Quel contraste avec l'exposition Genesis Platinum des photographies de Sebastião Salgado (jusqu'au 15 mars à la Polka Galerie), exposition rencontrant aussi le succès, mais pour une toute autre raison !... D'un côté la tumultueuse contre-culture, de l'autre le monde impassible de la nature ; d'un côté une temporalité courte, ramassée, et de l'autre les millénaires distendus du monde des origines. Nous évoluons tous entre ces deux pôles : l'actualité et l'éternel. Et l'une et l'autre se voient illustrés par une photographie de facture très différente.
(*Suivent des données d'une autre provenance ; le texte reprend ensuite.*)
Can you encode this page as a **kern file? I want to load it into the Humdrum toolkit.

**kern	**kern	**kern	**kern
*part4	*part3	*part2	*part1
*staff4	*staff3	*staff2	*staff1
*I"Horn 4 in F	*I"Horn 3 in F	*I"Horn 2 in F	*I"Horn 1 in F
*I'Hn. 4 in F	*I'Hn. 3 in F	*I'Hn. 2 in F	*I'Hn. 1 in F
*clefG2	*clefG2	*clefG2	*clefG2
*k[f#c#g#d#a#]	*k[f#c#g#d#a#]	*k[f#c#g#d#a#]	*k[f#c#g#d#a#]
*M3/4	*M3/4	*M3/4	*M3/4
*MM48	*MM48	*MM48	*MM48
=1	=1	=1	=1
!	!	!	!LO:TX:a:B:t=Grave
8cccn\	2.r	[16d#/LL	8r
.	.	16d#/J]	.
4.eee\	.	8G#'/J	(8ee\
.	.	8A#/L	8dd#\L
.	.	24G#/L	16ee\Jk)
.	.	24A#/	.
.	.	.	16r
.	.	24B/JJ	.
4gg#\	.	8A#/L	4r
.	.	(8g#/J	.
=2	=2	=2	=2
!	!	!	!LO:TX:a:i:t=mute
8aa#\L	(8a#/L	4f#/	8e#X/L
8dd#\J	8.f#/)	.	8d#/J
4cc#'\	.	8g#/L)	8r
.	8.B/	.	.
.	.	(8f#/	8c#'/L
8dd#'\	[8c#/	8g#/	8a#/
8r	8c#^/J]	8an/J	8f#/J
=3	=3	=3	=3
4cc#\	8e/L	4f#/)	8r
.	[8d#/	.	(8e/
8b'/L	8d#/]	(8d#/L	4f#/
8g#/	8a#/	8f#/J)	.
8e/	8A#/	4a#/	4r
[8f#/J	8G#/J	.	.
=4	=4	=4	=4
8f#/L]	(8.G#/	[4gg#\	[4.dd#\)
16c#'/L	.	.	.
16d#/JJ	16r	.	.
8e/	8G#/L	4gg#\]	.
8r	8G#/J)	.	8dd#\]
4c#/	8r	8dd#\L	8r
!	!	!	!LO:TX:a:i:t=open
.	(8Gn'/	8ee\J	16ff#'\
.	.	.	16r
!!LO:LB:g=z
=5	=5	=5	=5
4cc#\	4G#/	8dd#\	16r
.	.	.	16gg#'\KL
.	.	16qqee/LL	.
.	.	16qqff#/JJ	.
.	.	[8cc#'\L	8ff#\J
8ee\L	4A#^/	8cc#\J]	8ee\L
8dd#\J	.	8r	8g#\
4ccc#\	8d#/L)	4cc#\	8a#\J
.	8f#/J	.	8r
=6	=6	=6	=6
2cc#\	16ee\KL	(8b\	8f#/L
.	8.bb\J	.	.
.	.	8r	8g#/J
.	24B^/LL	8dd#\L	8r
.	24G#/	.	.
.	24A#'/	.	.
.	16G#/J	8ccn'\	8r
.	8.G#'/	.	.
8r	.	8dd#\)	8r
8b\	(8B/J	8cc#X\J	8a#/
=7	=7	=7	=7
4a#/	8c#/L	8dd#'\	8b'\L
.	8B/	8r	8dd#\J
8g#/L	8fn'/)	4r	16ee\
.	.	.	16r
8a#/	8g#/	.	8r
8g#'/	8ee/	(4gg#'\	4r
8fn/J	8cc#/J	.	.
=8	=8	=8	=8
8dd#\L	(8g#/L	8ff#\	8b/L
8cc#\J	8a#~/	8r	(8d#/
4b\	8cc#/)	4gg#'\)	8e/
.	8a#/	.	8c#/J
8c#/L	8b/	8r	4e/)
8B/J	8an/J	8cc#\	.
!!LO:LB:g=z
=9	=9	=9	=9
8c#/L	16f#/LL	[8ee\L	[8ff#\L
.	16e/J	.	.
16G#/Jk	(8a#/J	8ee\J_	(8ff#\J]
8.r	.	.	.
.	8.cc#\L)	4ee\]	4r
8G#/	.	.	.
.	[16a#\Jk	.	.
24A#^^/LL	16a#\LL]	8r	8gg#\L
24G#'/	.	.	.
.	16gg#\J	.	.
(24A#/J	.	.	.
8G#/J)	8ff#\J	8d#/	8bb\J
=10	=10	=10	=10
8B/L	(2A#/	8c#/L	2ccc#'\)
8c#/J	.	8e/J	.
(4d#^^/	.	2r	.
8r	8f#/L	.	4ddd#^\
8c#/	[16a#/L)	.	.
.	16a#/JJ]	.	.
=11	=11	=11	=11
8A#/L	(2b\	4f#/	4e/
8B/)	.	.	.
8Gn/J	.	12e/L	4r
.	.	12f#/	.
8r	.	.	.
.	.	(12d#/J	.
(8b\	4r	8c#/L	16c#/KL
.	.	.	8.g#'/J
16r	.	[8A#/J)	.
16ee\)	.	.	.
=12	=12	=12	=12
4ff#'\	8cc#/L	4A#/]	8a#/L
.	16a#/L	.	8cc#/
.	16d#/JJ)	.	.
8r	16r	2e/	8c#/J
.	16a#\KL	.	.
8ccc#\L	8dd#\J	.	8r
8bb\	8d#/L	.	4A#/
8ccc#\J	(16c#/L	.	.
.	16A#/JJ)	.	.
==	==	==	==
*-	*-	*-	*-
L'instantané là-bas, le bougé même, et ici une recherche sophistiquée des valeurs, des lumières, des nuances de gris, grâce à la technique de tirage au platine-palladium (inventée en 1873 par l'anglais William Willis), rien à voir ! Réalisée entre 2004 et 2012, à partir de trente voyages dans le monde entier, Genesis, cette oeuvre majeure du photographe brésilien (né en 1944) serait à ce jour l'exposition la plus vue dans le monde... La galerie Polka présente en exclusivité l'édition 4/16 d'un portfolio, réalisé en 2014 par l'artiste et composé de cinquante oeuvres sélectionnées, les plus « iconiques ». Des faunes et flores vierges, des vues grandioses ébahissant les visiteurs, des aperçus vertigineux, hallucinants d'une nature encore intacte, des hommes « primitifs » que le galop de l'Histoire a épargnés... Il faut chercher loin ces mondes rescapés, indemnes du « progrès », encore épargnés par la fureur extractiviste des sociétés industrielles ! Les jungles, les déserts, les forêts vierges, les pics inaccessibles que nous révèle le photographe Salgado dérangent gravement le petit homme dédaigneux et pressé des métropoles (le señorito satisfecho, aurait dit le philosophe Ortega y Gasset), convaincu de son importance mais qui n'est plus rien sans son portable. Or, du Bryce Canyon pendant une tempête de neige dans l'Utah jusqu'à une éruption volcanique du mont Nyamulagira au Congo, toutes ces photos en noir et blanc, d'une grandeur et d'une précision magistrales, semblent prévues pour nous remettre à notre place : celle très relative du grain de sable. Et sans doute avons-nous besoin qu'on nous rappelle de temps en temps notre finitude spatio-temporelle, quelque part dans l'infini et l'éternel... Et voilà pourquoi, pour des motivations bien différentes, l'exposition Genesis Platinum attire tant de monde.